PROBLEM: Where the word "size" occurs in a line of the listing below, copy that line.

MATERIAL SHOWN: Begin

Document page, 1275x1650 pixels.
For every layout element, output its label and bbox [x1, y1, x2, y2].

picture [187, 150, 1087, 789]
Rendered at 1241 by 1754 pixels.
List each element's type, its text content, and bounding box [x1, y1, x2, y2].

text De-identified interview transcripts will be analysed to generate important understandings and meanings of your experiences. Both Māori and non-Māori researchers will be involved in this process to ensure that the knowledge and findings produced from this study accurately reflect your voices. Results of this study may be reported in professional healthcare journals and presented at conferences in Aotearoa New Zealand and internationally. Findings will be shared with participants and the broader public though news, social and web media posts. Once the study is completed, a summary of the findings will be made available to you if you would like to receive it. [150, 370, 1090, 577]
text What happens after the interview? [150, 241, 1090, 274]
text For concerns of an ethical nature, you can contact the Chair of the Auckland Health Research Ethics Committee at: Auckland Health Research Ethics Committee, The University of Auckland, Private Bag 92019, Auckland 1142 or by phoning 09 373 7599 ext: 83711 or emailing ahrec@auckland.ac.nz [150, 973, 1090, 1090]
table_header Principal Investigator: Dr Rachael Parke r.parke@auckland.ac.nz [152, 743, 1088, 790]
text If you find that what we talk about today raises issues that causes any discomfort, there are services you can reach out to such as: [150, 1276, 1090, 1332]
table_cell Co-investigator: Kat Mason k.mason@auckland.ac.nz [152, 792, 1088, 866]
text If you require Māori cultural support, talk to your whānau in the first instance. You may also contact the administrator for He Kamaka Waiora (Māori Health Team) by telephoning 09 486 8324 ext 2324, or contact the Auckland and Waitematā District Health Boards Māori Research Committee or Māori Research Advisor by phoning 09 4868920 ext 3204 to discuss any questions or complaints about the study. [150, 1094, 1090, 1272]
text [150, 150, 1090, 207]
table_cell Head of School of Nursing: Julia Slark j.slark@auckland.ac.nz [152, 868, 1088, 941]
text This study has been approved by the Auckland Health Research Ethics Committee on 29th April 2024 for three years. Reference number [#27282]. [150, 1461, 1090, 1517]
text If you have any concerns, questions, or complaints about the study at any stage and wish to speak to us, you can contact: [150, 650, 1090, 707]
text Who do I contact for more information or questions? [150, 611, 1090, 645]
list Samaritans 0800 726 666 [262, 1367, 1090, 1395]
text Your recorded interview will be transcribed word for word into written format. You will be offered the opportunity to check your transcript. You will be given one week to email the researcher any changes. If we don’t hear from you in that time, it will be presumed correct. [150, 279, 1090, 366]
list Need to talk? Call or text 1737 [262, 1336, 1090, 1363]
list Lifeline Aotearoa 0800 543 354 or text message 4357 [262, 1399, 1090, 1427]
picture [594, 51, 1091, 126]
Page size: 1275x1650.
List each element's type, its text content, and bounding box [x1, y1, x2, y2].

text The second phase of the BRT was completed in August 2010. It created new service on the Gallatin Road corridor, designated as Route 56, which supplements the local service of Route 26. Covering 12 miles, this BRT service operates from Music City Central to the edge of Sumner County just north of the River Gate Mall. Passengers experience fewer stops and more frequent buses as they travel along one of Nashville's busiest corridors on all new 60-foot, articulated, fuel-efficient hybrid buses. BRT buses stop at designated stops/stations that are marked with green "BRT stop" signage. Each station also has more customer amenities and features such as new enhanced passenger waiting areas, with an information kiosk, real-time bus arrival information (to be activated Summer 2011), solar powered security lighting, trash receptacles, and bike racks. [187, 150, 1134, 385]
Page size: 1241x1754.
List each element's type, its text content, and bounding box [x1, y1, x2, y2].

MATERIAL SHOWN: End

ANSWER FOR THE TASK:
Page size: 1275x1650.
Page size: 1241x1754.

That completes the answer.